I kicked off my damaged converse and fell face down on my bed. I burried my face in my pillow and continued to cry. I was frustrated. I wish Gerard told me what was really going through his mind. If he really felt the same way.

I admit, I miss him. I really fucking miss him. I liked the way he was when I first met him. That's why Tom reminds me of Gerard so much. Tom has that reckless and mean attitude.
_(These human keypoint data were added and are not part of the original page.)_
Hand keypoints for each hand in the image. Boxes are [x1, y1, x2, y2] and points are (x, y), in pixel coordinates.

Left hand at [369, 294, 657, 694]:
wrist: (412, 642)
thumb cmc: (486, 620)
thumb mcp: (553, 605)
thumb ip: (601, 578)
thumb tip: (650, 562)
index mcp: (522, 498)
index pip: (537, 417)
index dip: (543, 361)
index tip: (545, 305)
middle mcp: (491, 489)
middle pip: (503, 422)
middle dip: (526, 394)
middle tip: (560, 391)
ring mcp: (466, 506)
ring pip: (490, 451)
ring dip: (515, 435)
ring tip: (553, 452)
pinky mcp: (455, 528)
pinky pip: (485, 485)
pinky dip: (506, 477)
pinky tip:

But he can be real sweet and sometimes a tease. It's kinda how Gerard was.

I want him back. I really do. What if he never had feelings for me in the first place? What if he was only there to protect me just for that? Had he never felt anything? Perhaps I fell hard and way too fast. I'm so unbelievable at times, I guess I was twisting this into that terrible vampire love story, Twilight. I shuddered at the thought of the story.

I never meant to fall in love with him. How can you not? He's irresistible. Everything about him.. His flaws were fucking beautiful. The way his messy red hair fell in front of his smooth, pale face. The way his Hazel eyes turned a dark red when he was angry or just really hungry. I liked him a lot more than I thought I did. But he didn't feel the same way. Why can't I just accept that? It was getting bad enough that I am starting to hear his voice in my head.

They began to creep up on me, His last words repeated in my head, along with harsh words that were said. I sat up in bed, shoving my fingers in my ears, trying to block out the voices. It didn't help. They turned from whispers to screams.

"Stop.. Just- fucking stop! Shut up!" I shrieked in terror as I started to shake and sob. The voices wouldn't stop, they only grew louder and louder.

I then felt arms wrap around me tightly. I was pulled into someone's lap. I continued to cry and scream. Maybe I was hallucinating. Maybe this is all just a big dream.

They began to stroke my hair and whisper things like "Shhh" "It's okay" "I know, I know" I sniffled. The voices and my sobs began to die down. I soaked their hoodie with my tears from crying so much.

I looked up at the person. I gasped and jumped in their arms. I shifted uncomfortably in his arms. "G-Gerard?.." I managed to whisper.